厚生労働省の新型コロナ専門家会合
厚労省専門家会合
首都圏の感染拡大顕著 全国への影響が懸念

2021年7月14日

新型コロナウイルス対策について助言する厚生労働省の専門家会合が、東京都に4回目の緊急事態宣言が出されてから初めて開かれました。東京都を中心とする首都圏の感染拡大が顕著で、周辺や全国への影響が懸念されるとして、4連休や夏休みにも、帰省や旅行で県境を越える移動は慎重を期すよう呼びかけました。

7月14日開かれた専門家会合では、現在の感染状況について「東京都を中心とする首都圏の感染拡大が顕著で、周辺や全国への影響が懸念される」と評価しました。

地域別にみると、東京都では、新規感染者数の増加が続き、20代から40代が多くを占め、入院者数の増加傾向が継続しているとしています。

東京都の重症者数は40代や50代では前回、感染の第4波のピーク時と同水準になっていて、緊急事態宣言の効果が出るまで少なくとも2週間程度かかることが見込まれるため、感染拡大を前提とした医療体制の確保が求められるとしています。

現在、首都圏の感染者数は全国のおよそ3分の2を占めていて、周辺や全国に感染を拡大させないために対策の徹底が必要だとしています。

#### 提供情報:
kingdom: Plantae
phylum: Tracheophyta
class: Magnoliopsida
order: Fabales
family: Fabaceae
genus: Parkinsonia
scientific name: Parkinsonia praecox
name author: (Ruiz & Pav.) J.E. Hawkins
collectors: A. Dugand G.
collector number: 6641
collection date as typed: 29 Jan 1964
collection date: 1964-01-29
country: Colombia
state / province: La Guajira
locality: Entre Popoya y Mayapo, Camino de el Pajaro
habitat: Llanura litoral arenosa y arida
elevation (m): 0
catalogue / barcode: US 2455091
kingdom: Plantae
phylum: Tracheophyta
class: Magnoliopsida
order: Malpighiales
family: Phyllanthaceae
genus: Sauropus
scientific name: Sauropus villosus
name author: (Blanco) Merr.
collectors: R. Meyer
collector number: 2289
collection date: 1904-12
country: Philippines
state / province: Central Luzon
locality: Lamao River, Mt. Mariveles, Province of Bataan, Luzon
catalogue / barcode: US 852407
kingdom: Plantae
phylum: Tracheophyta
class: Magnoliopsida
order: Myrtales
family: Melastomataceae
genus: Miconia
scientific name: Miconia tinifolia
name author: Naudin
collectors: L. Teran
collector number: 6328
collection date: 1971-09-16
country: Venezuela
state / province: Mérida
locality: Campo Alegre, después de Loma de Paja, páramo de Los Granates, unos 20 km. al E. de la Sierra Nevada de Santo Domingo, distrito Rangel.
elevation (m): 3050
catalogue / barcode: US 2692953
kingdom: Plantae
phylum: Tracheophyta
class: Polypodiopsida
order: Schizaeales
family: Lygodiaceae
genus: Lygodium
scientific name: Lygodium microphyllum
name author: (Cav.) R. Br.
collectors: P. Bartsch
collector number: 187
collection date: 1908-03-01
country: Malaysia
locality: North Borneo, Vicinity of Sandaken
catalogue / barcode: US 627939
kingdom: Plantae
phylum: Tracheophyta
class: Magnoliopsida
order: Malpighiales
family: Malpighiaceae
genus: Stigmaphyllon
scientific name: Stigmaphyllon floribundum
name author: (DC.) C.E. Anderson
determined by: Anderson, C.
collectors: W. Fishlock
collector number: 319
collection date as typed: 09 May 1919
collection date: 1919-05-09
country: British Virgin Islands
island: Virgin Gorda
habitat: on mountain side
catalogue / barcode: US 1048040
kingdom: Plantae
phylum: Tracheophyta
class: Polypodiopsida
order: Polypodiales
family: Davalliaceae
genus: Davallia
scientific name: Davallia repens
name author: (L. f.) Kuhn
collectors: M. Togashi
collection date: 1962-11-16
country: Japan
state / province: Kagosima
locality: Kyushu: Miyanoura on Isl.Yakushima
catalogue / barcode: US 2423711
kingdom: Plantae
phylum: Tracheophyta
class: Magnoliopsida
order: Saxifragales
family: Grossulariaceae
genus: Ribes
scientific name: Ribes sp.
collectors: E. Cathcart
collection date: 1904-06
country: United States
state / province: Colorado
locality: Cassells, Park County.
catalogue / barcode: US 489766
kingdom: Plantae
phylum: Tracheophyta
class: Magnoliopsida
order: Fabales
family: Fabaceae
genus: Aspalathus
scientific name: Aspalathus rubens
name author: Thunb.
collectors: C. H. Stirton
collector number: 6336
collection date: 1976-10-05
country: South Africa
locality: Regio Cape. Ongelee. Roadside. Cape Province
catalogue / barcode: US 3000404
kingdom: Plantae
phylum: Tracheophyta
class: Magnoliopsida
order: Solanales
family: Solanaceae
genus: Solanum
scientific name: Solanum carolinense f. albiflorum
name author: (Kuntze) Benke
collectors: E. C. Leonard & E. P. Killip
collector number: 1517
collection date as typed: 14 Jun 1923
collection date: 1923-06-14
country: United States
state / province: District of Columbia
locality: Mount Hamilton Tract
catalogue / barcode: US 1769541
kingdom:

#### 課題:
新型コロナの専門家会合に関する記事のうち「新型コロナウイルス対策につい」から「が継続しているとしています。」までの部分を、「専門家会合」を「有識者会議」に置き換えて書き直すこと。

#### 作業結果:
新型コロナウイルス対策について助言する厚生労働省の有識者会議が、東京都に4回目の緊急事態宣言が出されてから初めて開かれました。東京都を中心とする首都圏の感染拡大が顕著で、周辺や全国への影響が懸念されるとして、4連休や夏休みにも、帰省や旅行で県境を越える移動は慎重を期すよう呼びかけました。

7月14日開かれた有識者会議では、現在の感染状況について「東京都を中心とする首都圏の感染拡大が顕著で、周辺や全国への影響が懸念される」と評価しました。

地域別にみると、東京都では、新規感染者数の増加が続き、20代から40代が多くを占め、入院者数の増加傾向が継続しているとしています。